All EU citizens must be given permanent right of residence after five years – but what counts as residence? This will be decided by the EU, rather than UK rules. (Articles 15-16)

Britain is granted the power to send a civil servant to Brussels to watch them pass stupid laws which will hurt our economy. (Article 34)

The UK agrees to spend taxpayers’ money telling everyone how wonderful the agreement is. (Article 37)

Art 40 defines Goods. It seems to includes Services and Agriculture. We may come to discover that actually ‘goods’ means everything.

Articles 40-49 practically mandate the UK’s ongoing membership of the Customs Union in all but name.

The UK will be charged to receive the data/information we need in order to comply with EU law. (Article 50)

The EU will continue to set rules for UK intellectual property law (Article 54 to 61)

The UK will effectively be bound by a non-disclosure agreement swearing us to secrecy regarding any EU developments we have paid to be part. This is not mutual. The EU is not bound by such measures. (Article 74)

The UK is bound by EU rules on procurement rules – which effectively forbids us from seeking better deals elsewhere. (Articles 75 to 78)

We give up all rights to any data the EU made with our money (Art. 103)

The EU decide capital projects (too broadly defined) the UK is liable for. (Art. 144)

The UK is bound by EU state aid laws until future agreement – even in the event of an agreement, this must wait four years to be valid. (Article 93)

Similar advantages and immunities are extended to all former MEPs and to former EU official more generally. (Articles 106-116)

The UK is forbidden from revealing anything the EU told us or tells us about the finer points of deal and its operation. (Article 105).

Any powers the UK parliament might have had to mitigate EU law are officially removed. (Article 128)

The UK shall be liable for any “outstanding commitments” after 2022 (Article 142(2) expressly mentions pensions, which gives us an idea as to who probably negotiated this). The amount owed will be calculated by the EU. (Articles 140-142)

The UK will be liable for future EU lending. As anyone familiar with the EU’s financials knows, this is not good. (Article143)

The UK will remain liable for capital projects approved by the European Investment Bank. (Article 150).

The UK will remain a ‘party’ (i.e. cough up money) for the European Development Fund. (Articles 152-154)

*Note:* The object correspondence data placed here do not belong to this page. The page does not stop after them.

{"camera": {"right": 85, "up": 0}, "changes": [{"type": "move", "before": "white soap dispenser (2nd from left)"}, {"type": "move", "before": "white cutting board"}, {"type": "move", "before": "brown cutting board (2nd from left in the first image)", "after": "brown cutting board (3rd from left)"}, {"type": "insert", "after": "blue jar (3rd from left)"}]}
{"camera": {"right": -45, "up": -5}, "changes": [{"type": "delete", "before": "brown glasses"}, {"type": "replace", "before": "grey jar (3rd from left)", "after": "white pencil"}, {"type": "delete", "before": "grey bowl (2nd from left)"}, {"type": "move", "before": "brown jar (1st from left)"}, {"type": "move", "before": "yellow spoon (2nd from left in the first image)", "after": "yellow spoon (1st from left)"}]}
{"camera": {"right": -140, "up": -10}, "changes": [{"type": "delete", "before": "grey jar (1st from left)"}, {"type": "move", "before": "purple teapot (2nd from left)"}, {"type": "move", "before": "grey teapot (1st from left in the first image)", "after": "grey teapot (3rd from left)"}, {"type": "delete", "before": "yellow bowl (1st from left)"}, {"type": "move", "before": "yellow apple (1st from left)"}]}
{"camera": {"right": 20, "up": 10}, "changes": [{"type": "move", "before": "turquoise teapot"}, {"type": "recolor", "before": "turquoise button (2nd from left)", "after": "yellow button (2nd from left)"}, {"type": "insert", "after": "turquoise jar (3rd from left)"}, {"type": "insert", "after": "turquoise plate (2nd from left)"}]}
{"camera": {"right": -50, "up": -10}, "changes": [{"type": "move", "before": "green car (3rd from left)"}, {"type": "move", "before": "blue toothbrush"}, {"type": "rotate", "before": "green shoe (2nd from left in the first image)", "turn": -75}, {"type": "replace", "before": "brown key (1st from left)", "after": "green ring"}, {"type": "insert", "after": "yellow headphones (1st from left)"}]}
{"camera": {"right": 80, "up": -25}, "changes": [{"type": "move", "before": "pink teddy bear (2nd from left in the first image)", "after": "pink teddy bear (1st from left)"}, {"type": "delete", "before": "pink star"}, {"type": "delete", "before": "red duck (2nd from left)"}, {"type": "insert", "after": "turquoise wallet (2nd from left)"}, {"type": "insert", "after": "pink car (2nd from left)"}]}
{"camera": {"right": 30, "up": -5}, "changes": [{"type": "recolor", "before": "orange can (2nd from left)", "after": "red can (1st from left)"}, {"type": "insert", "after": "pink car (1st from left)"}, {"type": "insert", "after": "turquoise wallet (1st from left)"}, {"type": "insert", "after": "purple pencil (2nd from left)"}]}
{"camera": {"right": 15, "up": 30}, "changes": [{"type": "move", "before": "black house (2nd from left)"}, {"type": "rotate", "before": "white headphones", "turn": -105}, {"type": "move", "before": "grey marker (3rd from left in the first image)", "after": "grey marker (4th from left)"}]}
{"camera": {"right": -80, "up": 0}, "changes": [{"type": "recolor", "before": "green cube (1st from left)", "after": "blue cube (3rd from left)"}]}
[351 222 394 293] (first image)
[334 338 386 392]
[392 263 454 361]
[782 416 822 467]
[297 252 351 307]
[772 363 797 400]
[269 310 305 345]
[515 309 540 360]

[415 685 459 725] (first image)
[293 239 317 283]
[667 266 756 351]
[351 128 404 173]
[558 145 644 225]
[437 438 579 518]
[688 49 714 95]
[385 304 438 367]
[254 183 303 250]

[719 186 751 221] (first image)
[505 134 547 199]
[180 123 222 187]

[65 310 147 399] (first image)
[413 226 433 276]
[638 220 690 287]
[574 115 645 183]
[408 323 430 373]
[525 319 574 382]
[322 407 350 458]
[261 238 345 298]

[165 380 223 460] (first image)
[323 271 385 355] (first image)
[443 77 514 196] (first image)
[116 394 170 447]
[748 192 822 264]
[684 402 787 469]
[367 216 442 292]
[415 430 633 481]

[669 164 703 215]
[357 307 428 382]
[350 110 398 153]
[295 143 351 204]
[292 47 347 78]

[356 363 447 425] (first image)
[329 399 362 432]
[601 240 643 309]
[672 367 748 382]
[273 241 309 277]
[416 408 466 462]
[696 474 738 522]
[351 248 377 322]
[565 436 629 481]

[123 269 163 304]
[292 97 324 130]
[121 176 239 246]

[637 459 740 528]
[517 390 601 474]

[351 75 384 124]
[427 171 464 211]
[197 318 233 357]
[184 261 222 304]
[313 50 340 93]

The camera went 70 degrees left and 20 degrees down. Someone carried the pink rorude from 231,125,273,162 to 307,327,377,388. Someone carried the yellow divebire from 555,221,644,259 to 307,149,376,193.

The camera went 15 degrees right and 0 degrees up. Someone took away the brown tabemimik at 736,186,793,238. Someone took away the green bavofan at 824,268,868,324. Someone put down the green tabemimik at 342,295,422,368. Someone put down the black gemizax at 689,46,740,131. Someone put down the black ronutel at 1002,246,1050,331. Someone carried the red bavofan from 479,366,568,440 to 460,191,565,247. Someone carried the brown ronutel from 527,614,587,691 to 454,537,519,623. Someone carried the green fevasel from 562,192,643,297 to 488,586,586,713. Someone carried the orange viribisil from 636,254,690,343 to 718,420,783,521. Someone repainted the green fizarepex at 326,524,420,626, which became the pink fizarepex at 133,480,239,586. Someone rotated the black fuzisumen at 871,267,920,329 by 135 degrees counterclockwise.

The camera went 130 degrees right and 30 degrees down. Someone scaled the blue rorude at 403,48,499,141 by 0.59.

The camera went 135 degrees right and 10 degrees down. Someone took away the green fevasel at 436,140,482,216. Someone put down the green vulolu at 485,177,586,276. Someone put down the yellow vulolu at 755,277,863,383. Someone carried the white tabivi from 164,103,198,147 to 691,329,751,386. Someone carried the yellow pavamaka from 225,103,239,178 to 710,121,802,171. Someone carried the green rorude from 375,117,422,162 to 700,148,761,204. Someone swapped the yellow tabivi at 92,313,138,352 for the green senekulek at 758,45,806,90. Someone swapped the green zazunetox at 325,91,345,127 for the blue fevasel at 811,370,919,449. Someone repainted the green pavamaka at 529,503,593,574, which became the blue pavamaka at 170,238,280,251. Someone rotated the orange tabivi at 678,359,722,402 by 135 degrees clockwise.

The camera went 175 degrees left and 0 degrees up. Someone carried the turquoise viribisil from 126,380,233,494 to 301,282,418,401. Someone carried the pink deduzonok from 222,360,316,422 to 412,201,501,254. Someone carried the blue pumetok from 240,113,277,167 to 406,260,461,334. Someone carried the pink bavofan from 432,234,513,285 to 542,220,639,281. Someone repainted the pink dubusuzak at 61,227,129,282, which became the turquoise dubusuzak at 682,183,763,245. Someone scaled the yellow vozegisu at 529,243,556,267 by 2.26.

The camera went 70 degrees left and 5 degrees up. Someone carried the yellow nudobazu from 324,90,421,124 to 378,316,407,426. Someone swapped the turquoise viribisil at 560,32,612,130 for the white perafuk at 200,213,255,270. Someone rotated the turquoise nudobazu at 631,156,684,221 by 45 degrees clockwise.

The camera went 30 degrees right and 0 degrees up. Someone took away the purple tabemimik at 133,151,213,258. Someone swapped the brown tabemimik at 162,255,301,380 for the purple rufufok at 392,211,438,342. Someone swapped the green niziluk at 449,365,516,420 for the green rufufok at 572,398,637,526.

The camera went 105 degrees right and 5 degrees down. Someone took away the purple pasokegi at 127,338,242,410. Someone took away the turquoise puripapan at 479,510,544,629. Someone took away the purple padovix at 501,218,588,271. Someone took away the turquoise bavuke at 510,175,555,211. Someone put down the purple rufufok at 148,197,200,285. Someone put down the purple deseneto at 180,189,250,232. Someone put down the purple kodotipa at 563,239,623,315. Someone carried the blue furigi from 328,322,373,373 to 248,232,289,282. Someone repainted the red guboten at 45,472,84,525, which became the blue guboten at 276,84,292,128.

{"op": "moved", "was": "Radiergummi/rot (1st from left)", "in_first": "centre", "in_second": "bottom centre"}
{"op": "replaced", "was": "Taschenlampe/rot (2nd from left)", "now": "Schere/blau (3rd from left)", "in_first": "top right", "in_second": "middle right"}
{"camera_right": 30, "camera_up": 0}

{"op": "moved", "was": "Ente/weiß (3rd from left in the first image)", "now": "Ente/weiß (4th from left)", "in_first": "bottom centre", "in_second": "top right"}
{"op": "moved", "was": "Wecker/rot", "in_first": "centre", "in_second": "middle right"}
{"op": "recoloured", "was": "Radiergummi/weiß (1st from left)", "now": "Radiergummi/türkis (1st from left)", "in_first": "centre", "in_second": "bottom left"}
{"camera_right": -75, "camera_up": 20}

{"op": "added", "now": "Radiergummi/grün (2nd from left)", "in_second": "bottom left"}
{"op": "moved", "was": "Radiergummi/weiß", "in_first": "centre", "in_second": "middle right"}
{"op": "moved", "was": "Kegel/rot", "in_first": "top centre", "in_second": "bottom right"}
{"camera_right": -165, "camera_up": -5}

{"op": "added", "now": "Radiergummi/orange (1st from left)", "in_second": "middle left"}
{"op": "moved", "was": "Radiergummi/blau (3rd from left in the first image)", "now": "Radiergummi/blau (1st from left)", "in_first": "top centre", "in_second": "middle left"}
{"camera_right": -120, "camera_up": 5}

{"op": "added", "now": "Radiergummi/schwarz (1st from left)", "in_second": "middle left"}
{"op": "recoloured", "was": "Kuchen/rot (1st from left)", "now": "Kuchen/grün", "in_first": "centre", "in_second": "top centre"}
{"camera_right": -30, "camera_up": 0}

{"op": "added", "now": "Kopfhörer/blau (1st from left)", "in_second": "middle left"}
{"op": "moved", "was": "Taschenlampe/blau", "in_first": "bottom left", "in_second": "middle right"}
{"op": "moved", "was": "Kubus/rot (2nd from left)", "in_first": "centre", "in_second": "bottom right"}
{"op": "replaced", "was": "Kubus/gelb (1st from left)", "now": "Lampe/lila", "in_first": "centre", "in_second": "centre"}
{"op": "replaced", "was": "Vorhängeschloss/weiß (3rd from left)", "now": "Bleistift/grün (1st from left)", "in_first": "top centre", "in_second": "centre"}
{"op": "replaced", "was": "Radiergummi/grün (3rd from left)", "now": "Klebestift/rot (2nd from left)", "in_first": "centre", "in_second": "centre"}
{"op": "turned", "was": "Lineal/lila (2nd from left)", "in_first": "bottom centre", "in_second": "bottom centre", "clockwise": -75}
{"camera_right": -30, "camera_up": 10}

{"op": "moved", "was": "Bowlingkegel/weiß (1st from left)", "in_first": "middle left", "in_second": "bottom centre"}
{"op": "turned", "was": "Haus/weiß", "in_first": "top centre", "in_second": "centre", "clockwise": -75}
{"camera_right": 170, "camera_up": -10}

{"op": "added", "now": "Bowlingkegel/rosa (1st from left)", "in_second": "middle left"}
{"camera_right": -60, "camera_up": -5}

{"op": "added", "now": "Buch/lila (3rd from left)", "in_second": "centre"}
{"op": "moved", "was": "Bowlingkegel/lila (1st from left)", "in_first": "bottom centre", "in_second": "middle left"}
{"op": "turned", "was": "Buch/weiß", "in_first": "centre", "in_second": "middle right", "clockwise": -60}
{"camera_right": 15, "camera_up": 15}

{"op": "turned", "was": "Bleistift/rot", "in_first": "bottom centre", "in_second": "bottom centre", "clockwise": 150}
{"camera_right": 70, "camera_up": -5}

And the EU continues to calculate how much money the UK should pay it. So thank goodness Brussels does not have any accountancy issues.

The UK will remain bound (i.e coughing up money) to the European Union Emergency Trust Fund – which deals with irregular migration (i.e. refugees) and displaced persons heading to Europe. (Article 155)

The agreement will be policed by ‘the Authority’ – a new UK-based body with ‘powers equivalent to those of the European Commission’. (Article 159)

The EU admits, in Art. 184, that it is in breach of  Article 50 of the Lisbon Treaty which oblige it to “conclude an agreement” of the terms of UK leaving the EU. We must now, it seems, “negotiate expeditiously the agreements governing their future relationship.” And if the EU does not? We settle down to this Agreement.